**RECORDS FOR THE TASK**.
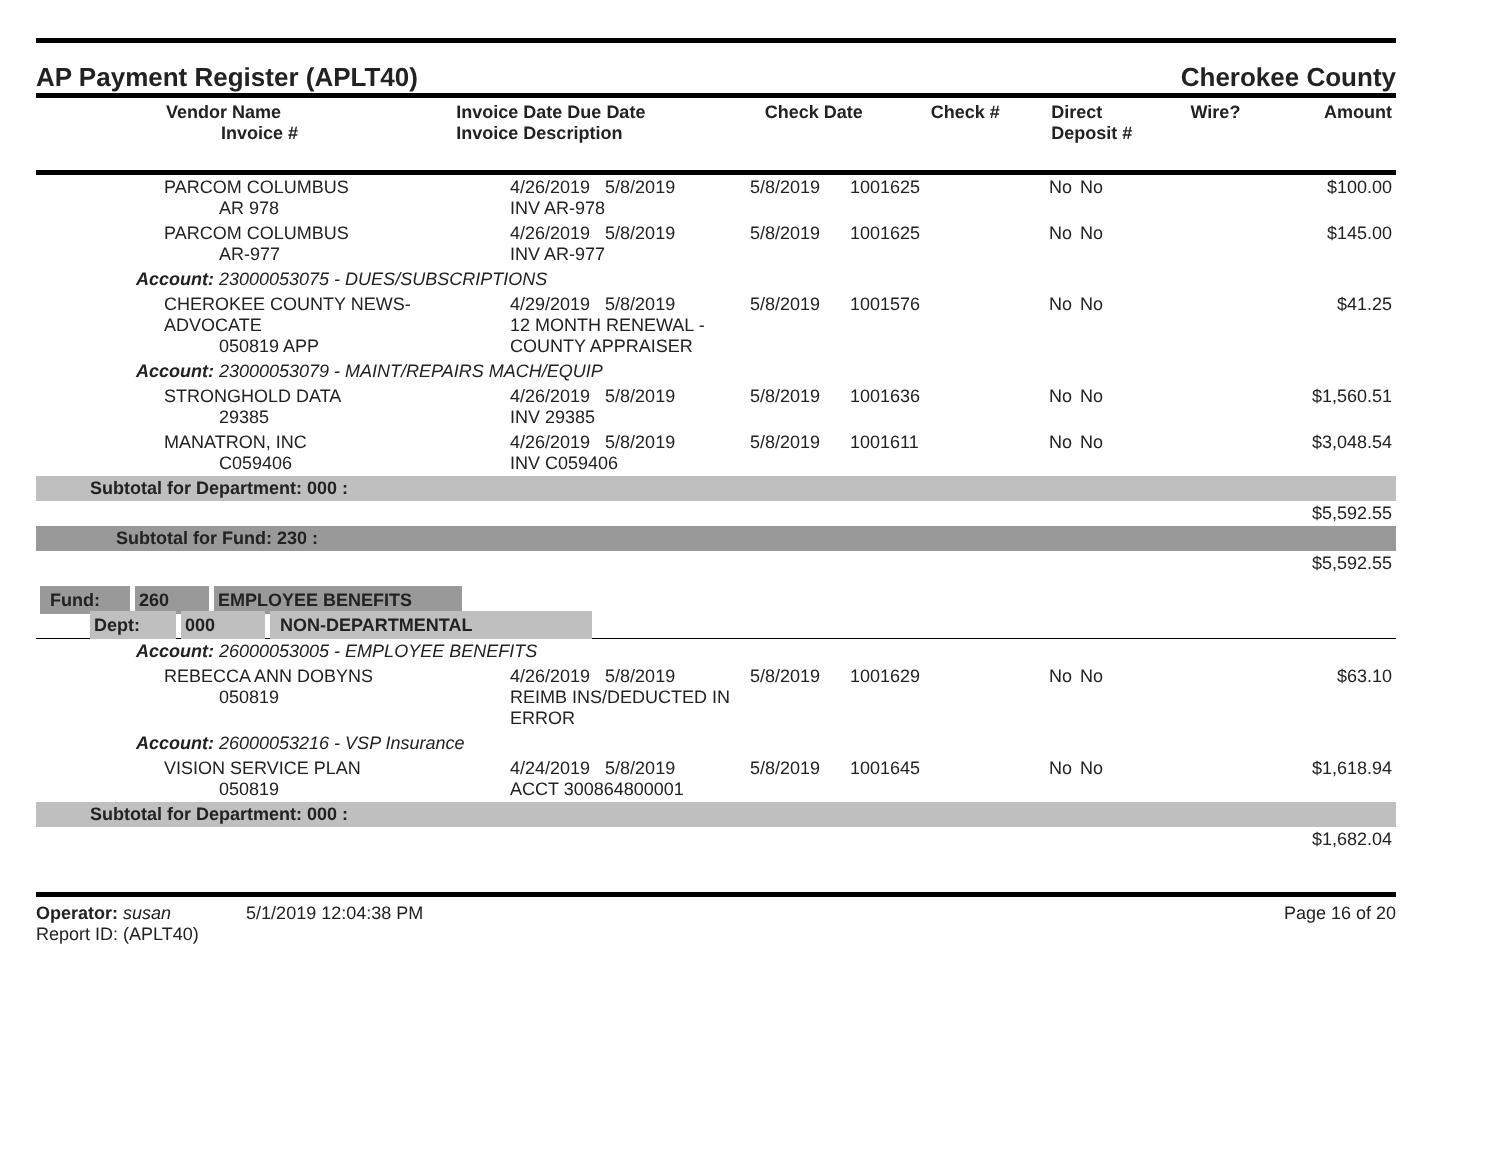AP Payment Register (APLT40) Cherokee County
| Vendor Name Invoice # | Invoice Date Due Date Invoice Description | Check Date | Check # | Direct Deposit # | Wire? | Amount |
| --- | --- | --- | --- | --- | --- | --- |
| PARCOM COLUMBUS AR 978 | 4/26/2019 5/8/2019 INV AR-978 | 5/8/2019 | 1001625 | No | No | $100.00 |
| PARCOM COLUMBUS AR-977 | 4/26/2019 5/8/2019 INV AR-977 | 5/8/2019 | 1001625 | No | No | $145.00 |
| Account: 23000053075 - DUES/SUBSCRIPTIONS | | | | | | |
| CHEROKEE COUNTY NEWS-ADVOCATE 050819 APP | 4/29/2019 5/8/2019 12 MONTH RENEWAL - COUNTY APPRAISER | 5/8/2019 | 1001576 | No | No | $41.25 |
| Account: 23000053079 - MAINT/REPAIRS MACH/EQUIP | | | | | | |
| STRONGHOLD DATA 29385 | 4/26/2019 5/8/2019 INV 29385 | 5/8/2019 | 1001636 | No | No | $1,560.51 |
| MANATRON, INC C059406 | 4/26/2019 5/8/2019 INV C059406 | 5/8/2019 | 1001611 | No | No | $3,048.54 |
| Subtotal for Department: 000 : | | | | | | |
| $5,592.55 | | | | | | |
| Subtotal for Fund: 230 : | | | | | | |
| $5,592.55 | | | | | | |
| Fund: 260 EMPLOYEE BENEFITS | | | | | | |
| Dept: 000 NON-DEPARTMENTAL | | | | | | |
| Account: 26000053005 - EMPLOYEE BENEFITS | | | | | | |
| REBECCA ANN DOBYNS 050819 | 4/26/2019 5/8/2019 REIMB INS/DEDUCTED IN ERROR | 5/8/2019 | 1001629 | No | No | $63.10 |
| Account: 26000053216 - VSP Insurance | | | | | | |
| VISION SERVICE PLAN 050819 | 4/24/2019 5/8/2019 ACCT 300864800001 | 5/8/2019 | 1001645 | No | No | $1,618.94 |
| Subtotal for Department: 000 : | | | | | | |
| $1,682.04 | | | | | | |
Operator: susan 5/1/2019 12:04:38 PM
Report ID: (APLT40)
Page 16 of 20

--

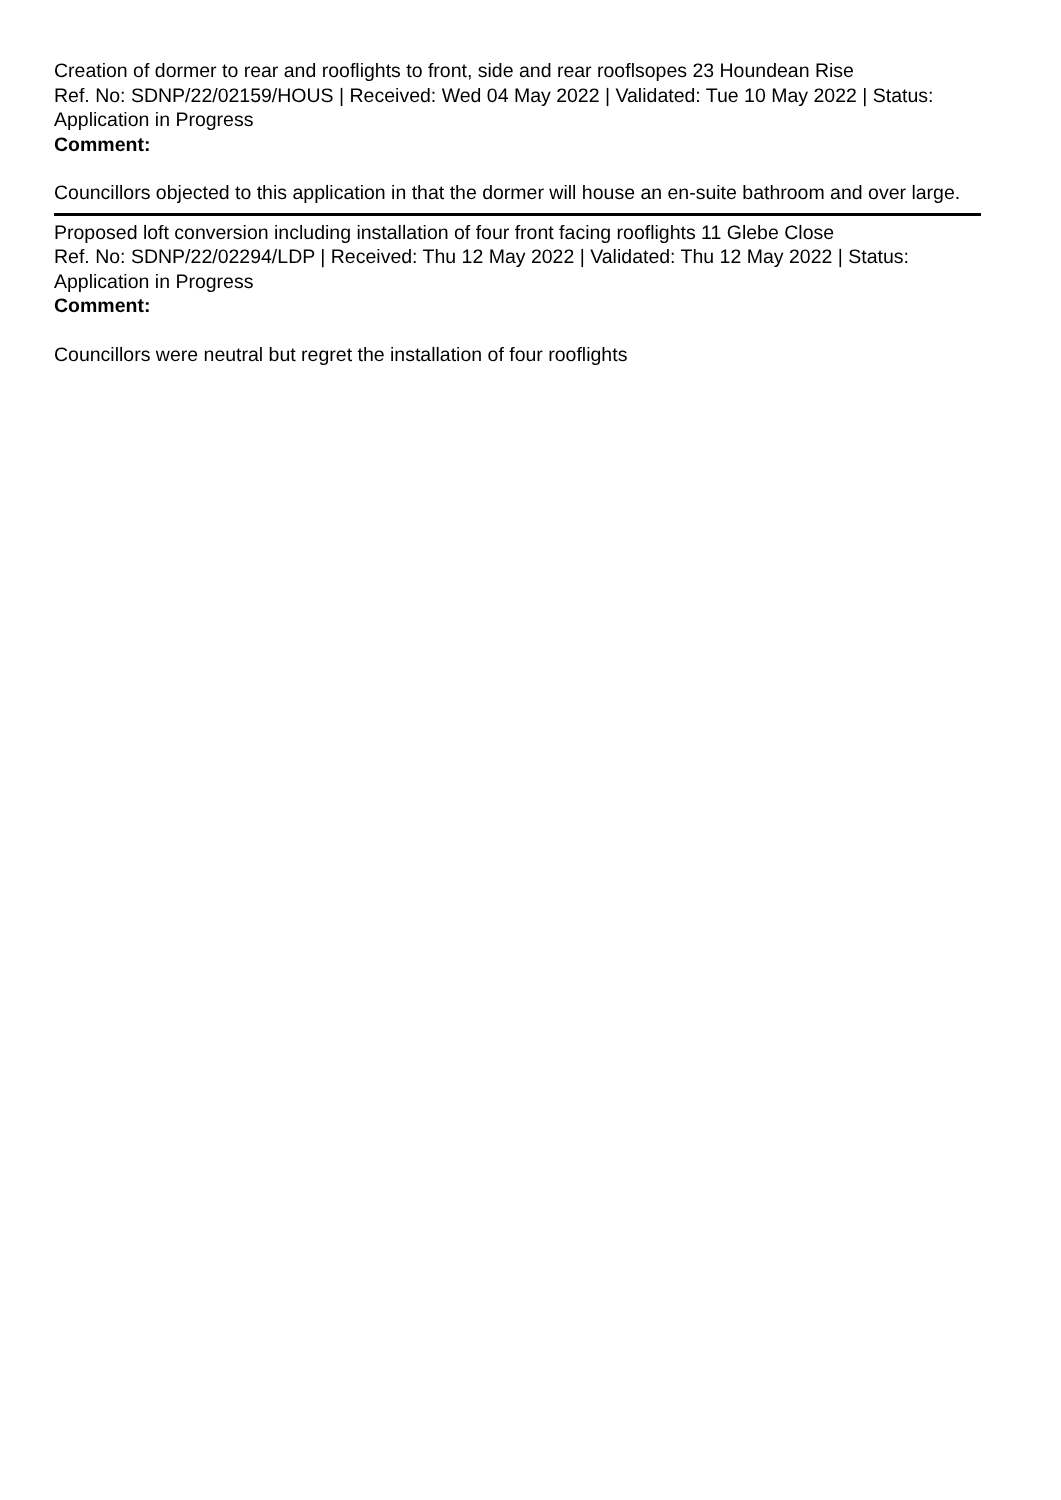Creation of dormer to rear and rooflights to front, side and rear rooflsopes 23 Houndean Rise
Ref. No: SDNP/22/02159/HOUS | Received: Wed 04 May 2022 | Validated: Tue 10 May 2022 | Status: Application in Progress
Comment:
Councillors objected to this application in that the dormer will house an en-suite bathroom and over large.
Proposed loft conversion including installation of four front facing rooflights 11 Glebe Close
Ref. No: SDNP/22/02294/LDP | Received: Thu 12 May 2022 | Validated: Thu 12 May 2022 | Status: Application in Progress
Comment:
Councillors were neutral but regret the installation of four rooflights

...

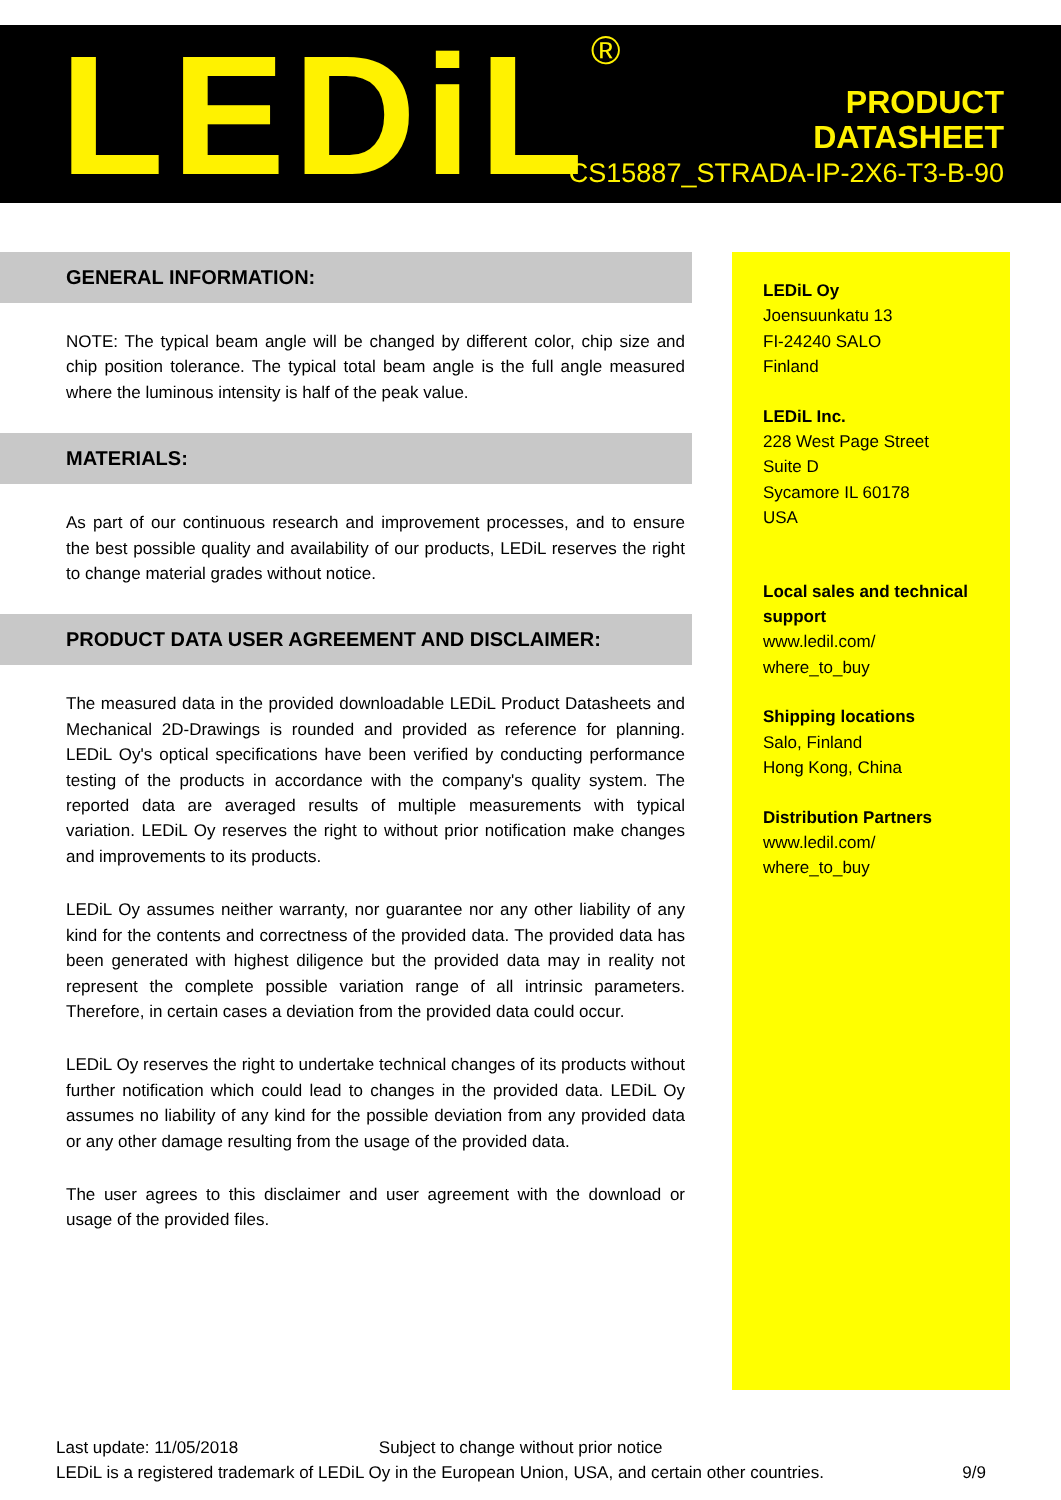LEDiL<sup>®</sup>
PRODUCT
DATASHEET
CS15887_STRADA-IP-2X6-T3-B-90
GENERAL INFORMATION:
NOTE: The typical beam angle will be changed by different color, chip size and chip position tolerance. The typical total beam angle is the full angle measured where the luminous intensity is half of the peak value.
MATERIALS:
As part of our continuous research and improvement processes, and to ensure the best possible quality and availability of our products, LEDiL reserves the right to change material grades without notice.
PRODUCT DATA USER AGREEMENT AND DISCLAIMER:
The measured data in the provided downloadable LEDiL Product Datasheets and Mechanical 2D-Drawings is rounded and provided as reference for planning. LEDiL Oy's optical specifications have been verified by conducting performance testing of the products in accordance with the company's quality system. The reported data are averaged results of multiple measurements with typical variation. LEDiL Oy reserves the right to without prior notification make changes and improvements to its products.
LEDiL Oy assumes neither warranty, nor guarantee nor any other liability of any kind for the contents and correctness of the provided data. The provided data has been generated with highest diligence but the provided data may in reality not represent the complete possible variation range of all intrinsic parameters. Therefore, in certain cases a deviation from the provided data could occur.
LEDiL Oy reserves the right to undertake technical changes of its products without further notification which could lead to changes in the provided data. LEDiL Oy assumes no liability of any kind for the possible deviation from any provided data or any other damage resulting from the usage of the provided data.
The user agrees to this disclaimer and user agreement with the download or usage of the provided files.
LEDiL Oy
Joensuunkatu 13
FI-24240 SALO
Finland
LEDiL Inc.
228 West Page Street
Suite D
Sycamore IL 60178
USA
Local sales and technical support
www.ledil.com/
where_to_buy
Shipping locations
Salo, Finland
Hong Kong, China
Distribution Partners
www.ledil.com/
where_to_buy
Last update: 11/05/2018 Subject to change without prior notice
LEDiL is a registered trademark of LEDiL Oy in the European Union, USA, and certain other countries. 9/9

**THE PROBLEM**. Copy exactly the lines of the entries above from the one containing "AP Payment Register (APLT40) Cherokee County" through the one containing "DUES/SUBSCRIPTIONS | | | | | | |". Both end lines count; pictures do not.

**OUTPUT FOR THIS TASK**.
AP Payment Register (APLT40) Cherokee County
| Vendor Name Invoice # | Invoice Date Due Date Invoice Description | Check Date | Check # | Direct Deposit # | Wire? | Amount |
| --- | --- | --- | --- | --- | --- | --- |
| PARCOM COLUMBUS AR 978 | 4/26/2019 5/8/2019 INV AR-978 | 5/8/2019 | 1001625 | No | No | $100.00 |
| PARCOM COLUMBUS AR-977 | 4/26/2019 5/8/2019 INV AR-977 | 5/8/2019 | 1001625 | No | No | $145.00 |
| Account: 23000053075 - DUES/SUBSCRIPTIONS | | | | | | |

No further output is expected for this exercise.